Of all the problems mankind must solve in order to colonize Mars, figuring out how to establish an agricultural system on a freezing, waterless, rust-covered planet is near the top of the list. Last year, Dutch scientists at Wageningen University announced that they had successfully grown ten different crops in Mars and Moon soil simulators developed by NASA: garden cress, arugula, tomato, radish, rye, quinoa, spinach, chives, peas, and leeks. These simulators replicated the soil samples analyzed by NASA’s exploration rovers; initially the simulators were developed for the purpose of testing spacesuits and rovers, with few scientists believing that the iron-heavy soil could be farmed. But the lead scientist behind the study, ecologist Wieger Wamelink, told Science Focus there was no difference between crops grown in local soil and the simulated “Martian” soil, adding that he was quite impressed by the sweetness of the lab-grown tomatoes.
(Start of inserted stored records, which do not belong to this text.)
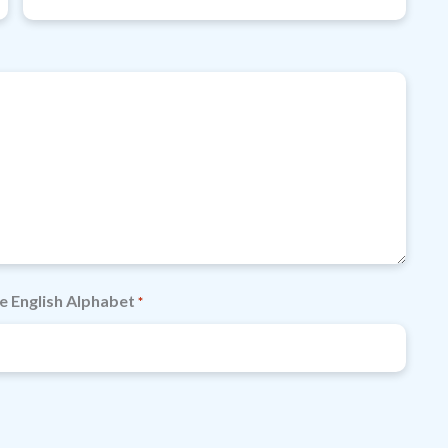
e English Alphabet
*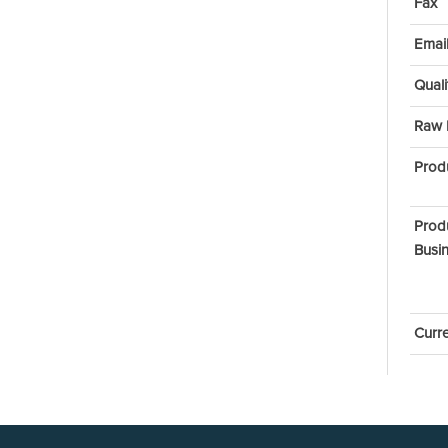
Fax
Emai
Quali
Raw 
Prod
Prod
Busin
Curr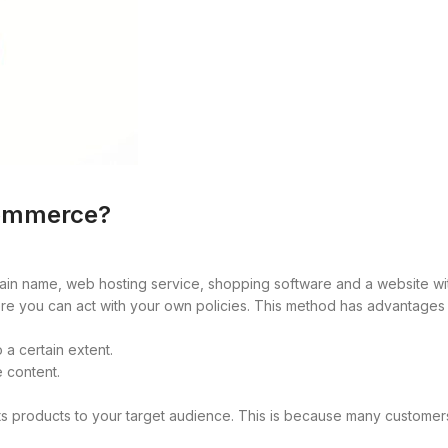
ommerce?
in name, web hosting service, shopping software and a website wit
re you can act with your own policies. This method has advantages 
 a certain extent.
e content.
 its products to your target audience. This is because many custome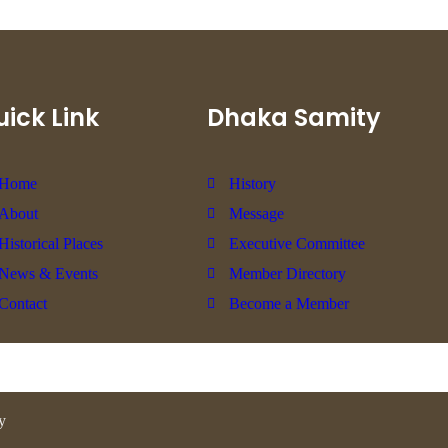
ick Link
Dhaka Samity
Home
History
About
Message
Historical Places
Executive Committee
News & Events
Member Directory
Contact
Become a Member
y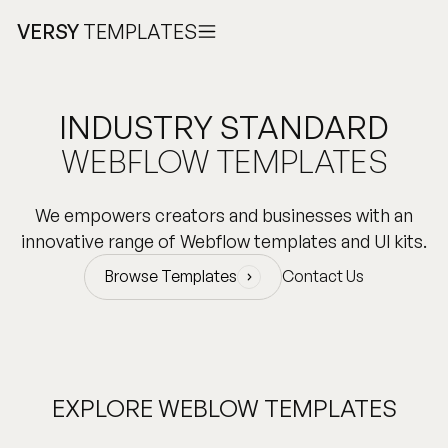
VERSY
TEMPLATES
INDUSTRY STANDARD
WEBFLOW TEMPLATES
We empowers creators and businesses with an
innovative range of Webflow templates and UI kits.
Browse Templates
Contact Us
Browse Templates
EXPLORE WEBLOW TEMPLATES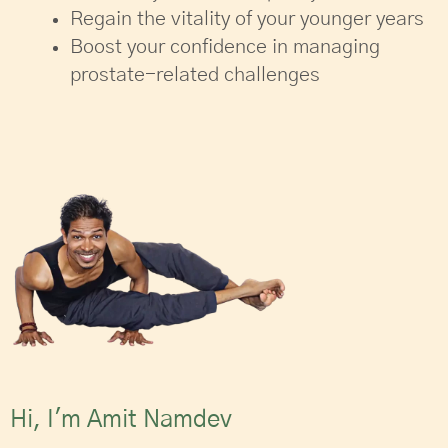
Regain the vitality of your younger years
Boost your confidence in managing
prostate-related challenges
Hi, I'm Amit Namdev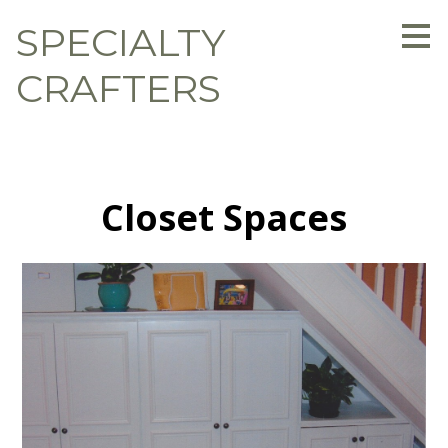
Skip
SPECIALTY
to
main
content
CRAFTERS
Closet Spaces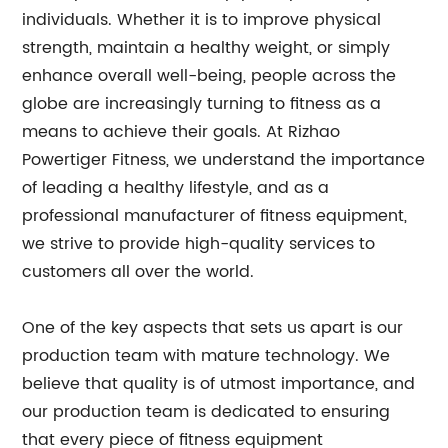
individuals. Whether it is to improve physical
strength, maintain a healthy weight, or simply
enhance overall well-being, people across the
globe are increasingly turning to fitness as a
means to achieve their goals. At Rizhao
Powertiger Fitness, we understand the importance
of leading a healthy lifestyle, and as a
professional manufacturer of fitness equipment,
we strive to provide high-quality services to
customers all over the world.
One of the key aspects that sets us apart is our
production team with mature technology. We
believe that quality is of utmost importance, and
our production team is dedicated to ensuring
that every piece of fitness equipment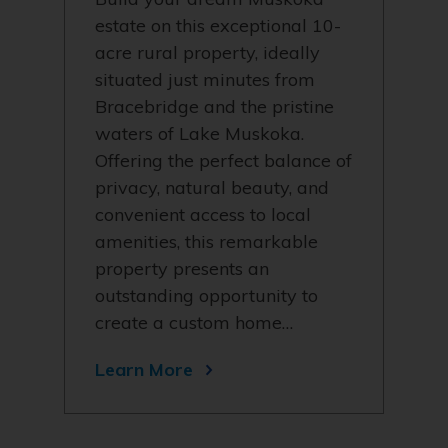
estate on this exceptional 10-
acre rural property, ideally
situated just minutes from
Bracebridge and the pristine
waters of Lake Muskoka.
Offering the perfect balance of
privacy, natural beauty, and
convenient access to local
amenities, this remarkable
property presents an
outstanding opportunity to
create a custom home…
Learn More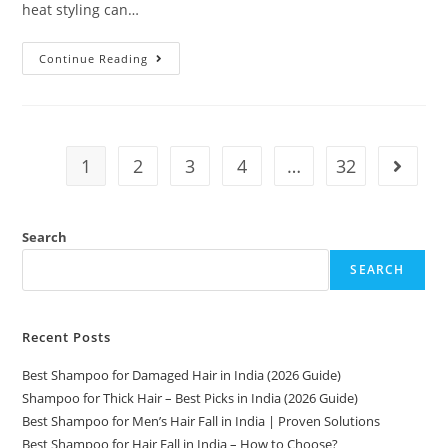
heat styling can…
Continue Reading
1
2
3
4
…
32
Search
SEARCH
Recent Posts
Best Shampoo for Damaged Hair in India (2026 Guide)
Shampoo for Thick Hair – Best Picks in India (2026 Guide)
Best Shampoo for Men’s Hair Fall in India | Proven Solutions
Best Shampoo for Hair Fall in India – How to Choose?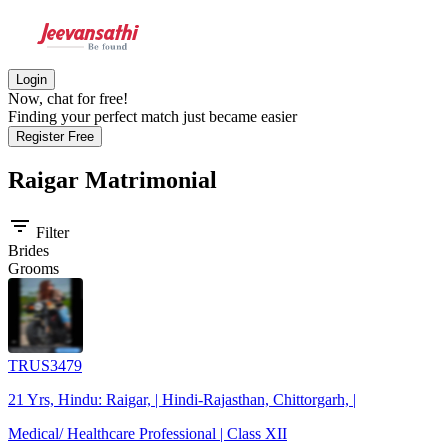
Login
Now, chat for free!
Finding your perfect match just became easier
Register Free
Raigar
Matrimonial
filter_list
Filter
Brides
Grooms
TRUS3479
21 Yrs, Hindu: Raigar, | Hindi-Rajasthan, Chittorgarh, |
Medical/ Healthcare Professional | Class XII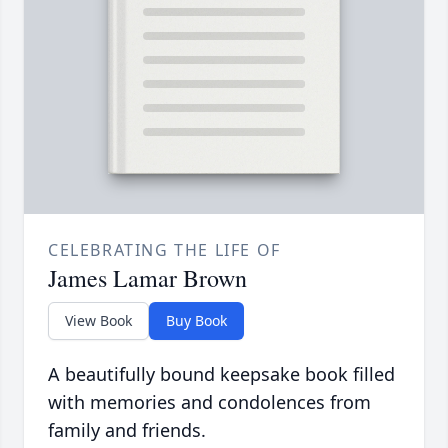
CELEBRATING THE LIFE OF
James Lamar Brown
View Book
Buy Book
A beautifully bound keepsake book filled
with memories and condolences from
family and friends.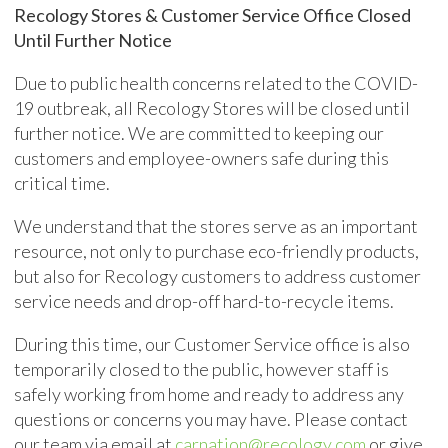
Recology Stores & Customer Service Office Closed
Until Further Notice
Due to public health concerns related to the COVID-
19 outbreak, all Recology Stores will be closed until
further notice. We are committed to keeping our
customers and employee-owners safe during this
critical time.
We understand that the stores serve as an important
resource, not only to purchase eco-friendly products,
but also for Recology customers to address customer
service needs and drop-off hard-to-recycle items.
During this time, our Customer Service office is also
temporarily closed to the public, however staff is
safely working from home and ready to address any
questions or concerns you may have. Please contact
our team via email at
carnation@recology.com
or give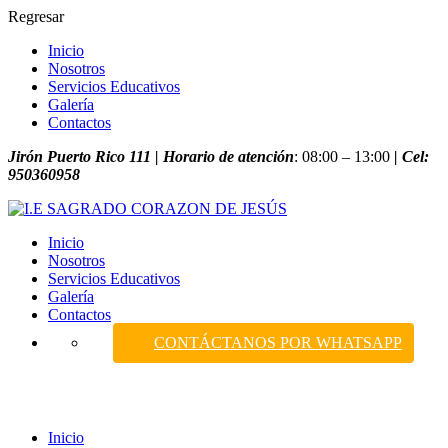
Regresar
Inicio
Nosotros
Servicios Educativos
Galería
Contactos
Jirón Puerto Rico 111 | Horario de atención
: 08:00 – 13:00
| Cel:
950360958
Inicio
Nosotros
Servicios Educativos
Galería
Contactos
CONTÁCTANOS POR WHATSAPP
Projects
Inicio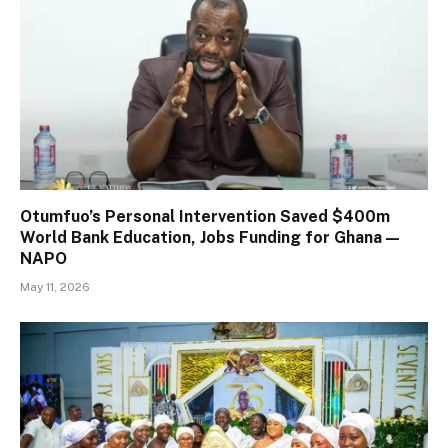
Otumfuo’s Personal Intervention Saved $400m
World Bank Education, Jobs Funding for Ghana —
NAPO
May 11, 2026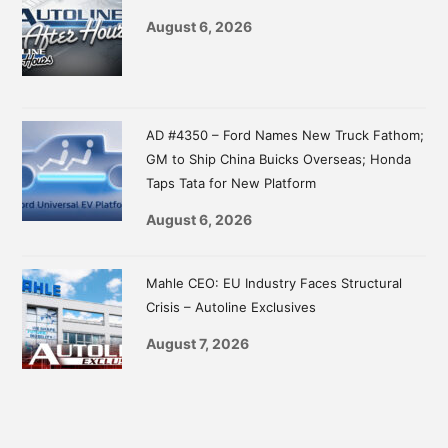
August 6, 2026
AD #4350 – Ford Names New Truck Fathom;
GM to Ship China Buicks Overseas; Honda
Taps Tata for New Platform
August 6, 2026
Mahle CEO: EU Industry Faces Structural
Crisis – Autoline Exclusives
August 7, 2026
Since this discovery, the team is now trying to improve crop yields by increasing the amount of nitrogen in the soil using a readily available resource: human urine. The magazine also spotlights the Red Thumbs project at Villanova University in Pennsylvania, where scientists are experimenting with earthworms, which naturally release nitrogen as they burrow and feed. Previously, the team was able to grow barley and hops in a greenhouse simulation, bringing humanity ever closer to a future filled with crisp, refreshing space beer.